This research explores how artificial intelligence tools can be integrated into architectural design education without replacing critical thinking, spatial imagination, or the embodied knowledge of studio practice. The project develops pedagogical frameworks that position AI as a research collaborator rather than a design shortcut.
What pedagogical models enable architecture students to use AI as a critical research instrument while preserving the reflective, iterative nature of design studio learning?
Research Position
The integration of AI into architectural education is not a question of adoption or resistance—it is a question of pedagogical design.
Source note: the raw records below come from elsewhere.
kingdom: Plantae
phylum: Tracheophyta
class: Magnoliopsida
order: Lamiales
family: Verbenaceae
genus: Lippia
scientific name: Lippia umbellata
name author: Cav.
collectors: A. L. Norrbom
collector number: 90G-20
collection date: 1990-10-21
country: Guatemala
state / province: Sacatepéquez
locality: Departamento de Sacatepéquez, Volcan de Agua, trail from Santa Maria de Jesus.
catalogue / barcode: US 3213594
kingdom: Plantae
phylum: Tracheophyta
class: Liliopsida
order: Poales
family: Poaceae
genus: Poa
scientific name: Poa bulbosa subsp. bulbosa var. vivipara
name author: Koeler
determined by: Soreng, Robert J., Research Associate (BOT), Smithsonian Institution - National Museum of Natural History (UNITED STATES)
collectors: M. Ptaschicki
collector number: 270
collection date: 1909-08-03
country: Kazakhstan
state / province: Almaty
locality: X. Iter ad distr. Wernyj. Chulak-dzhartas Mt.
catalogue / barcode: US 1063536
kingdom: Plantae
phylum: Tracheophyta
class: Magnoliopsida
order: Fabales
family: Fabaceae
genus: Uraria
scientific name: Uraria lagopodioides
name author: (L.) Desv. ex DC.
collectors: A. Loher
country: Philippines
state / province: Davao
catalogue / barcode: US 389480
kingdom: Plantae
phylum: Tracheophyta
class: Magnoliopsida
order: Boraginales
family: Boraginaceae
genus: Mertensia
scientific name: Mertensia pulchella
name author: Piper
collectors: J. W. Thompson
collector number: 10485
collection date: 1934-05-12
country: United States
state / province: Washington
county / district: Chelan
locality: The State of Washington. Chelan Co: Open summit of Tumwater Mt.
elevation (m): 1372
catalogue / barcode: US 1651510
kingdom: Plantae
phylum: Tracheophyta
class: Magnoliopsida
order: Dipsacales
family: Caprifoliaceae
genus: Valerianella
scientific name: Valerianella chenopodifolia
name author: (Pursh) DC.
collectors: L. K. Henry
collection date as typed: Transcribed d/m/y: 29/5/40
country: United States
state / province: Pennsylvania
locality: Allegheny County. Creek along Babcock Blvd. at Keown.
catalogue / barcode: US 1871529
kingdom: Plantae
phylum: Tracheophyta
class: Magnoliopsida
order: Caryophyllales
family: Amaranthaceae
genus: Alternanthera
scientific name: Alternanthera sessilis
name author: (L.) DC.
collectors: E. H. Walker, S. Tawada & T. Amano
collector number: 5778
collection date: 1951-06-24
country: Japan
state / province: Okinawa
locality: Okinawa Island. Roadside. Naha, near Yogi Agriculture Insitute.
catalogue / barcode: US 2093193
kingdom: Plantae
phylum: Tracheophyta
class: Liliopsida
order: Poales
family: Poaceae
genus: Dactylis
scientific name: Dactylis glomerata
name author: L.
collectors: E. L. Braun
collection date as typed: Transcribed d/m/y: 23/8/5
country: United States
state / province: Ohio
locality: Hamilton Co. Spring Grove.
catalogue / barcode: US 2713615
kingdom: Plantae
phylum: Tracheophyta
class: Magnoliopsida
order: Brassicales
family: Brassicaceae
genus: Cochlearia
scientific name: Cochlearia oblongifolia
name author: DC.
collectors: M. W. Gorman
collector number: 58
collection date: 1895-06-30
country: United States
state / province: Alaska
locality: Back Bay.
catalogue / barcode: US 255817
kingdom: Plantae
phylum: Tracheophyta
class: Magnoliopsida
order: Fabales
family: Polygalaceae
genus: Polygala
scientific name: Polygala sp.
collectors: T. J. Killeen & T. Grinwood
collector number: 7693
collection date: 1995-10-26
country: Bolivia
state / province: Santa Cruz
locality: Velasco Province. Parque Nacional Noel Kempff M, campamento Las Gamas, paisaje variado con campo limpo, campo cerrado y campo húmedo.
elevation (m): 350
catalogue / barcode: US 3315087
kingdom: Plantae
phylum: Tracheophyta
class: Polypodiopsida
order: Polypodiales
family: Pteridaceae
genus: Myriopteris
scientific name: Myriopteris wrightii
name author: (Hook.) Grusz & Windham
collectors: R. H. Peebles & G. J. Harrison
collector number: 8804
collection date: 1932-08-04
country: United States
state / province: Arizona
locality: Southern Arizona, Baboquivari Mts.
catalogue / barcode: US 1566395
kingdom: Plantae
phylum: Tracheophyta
This research argues that AI tools must be introduced through structured frameworks that make their epistemological assumptions visible to students.
Framework Development
The project is developing a three-layer pedagogical model:
- Layer 1: Awareness — Understanding what AI systems can and cannot do in spatial design contexts
- Layer 2: Critical Use — Applying AI tools as research instruments with documented limitations
- Layer 3: Co-creation — Designing hybrid workflows where human spatial intelligence and machine pattern recognition complement each other
Studio Experiments
Initial experiments in graduate design studios have tested AI-assisted site analysis, generative spatial scenario modeling, and automated design critique protocols. Results indicate that structured AI integration increases research depth when paired with reflective documentation requirements.
Ethical Considerations
The research maintains a critical stance toward AI hype in education, emphasizing transparency, authorship, and the irreplaceable role of embodied spatial experience in architectural learning.